The following are examples of topics that have received considerable attention in the high-dimensional statistics literature in recent years:

- Linear models in high dimensions. Linear models are one of the most widely used tools in statistics and its applications. As such, sparse linear regression is one of the most well-studied topics in high-dimensional statistical research. Building upon earlier works on ridge regression and the Lasso, several other shrinkage estimators have been proposed and studied in this and related problems. They include
  - The Dantzig selector, which minimises the maximum covariate-residual correlation, instead of the residual sum of squares as in the Lasso, subject to an $\ell_1$ constraint on the coefficients.
  - Elastic net, which combines $\ell_1$ regularisation of the Lasso with $\ell_2$ regularisation of ridge regression to allow highly correlated covariates to be simultaneously selected with similar regression coefficients.
  - The Group Lasso, which allows predefined groups of covariates to be selected jointly.
  - The Fused lasso, which regularises the difference between nearby coefficients when the regression coefficients reflect spatial or temporal relationships, so as to enforce a piecewise constant structure.
- High-dimensional variable selection. In addition to estimating the underlying parameter in regression models, another important topic is to seek to identify the non-zero coefficients, as these correspond to variables that are needed in a final model. Each of the techniques listed under the previous heading can be used for this purpose, and are sometimes combined with ideas such as subsampling through Stability Selection.
- High-dimensional covariance and precision matrix estimation. These problems were introduced above; see also shrinkage estimation. Methods include tapering estimators and the constrained $\ell_1$ minimisation estimator.

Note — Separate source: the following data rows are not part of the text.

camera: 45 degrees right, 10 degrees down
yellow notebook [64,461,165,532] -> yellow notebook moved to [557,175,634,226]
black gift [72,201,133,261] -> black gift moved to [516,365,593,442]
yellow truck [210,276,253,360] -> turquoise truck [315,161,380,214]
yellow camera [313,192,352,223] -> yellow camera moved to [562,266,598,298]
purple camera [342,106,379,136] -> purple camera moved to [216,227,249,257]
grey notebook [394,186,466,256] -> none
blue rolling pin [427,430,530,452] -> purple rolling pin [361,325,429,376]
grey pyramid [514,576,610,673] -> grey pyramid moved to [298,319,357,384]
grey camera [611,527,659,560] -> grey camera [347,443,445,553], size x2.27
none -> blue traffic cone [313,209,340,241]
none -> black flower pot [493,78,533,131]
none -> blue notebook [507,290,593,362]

- Sparse principal component analysis. Principal Component Analysis is another technique that breaks down in high dimensions; more precisely, under appropriate conditions, the leading eigenvector of the sample covariance matrix is an inconsistent estimator of its population counterpart when the ratio of the number of variables $p$ to the number of observations $n$ is bounded away from zero. Under the assumption that this leading eigenvector is sparse (which can aid interpretability), consistency can be restored.
- Matrix completion. This topic, which concerns the task of filling in the missing entries of a partially observed matrix, became popular owing in large part to the Netflix prize for predicting user ratings for films.
- High-dimensional classification. Linear discriminant analysis cannot be used when $p > n$, because the sample covariance matrix is singular. Alternative approaches have been proposed based on naive Bayes, feature selection and random projections.
- Graphical models for high-dimensional data. Graphical models are used to encode the conditional dependence structure between different variables. Under a Gaussianity assumption, the problem reduces to that of estimating a sparse precision matrix, discussed above.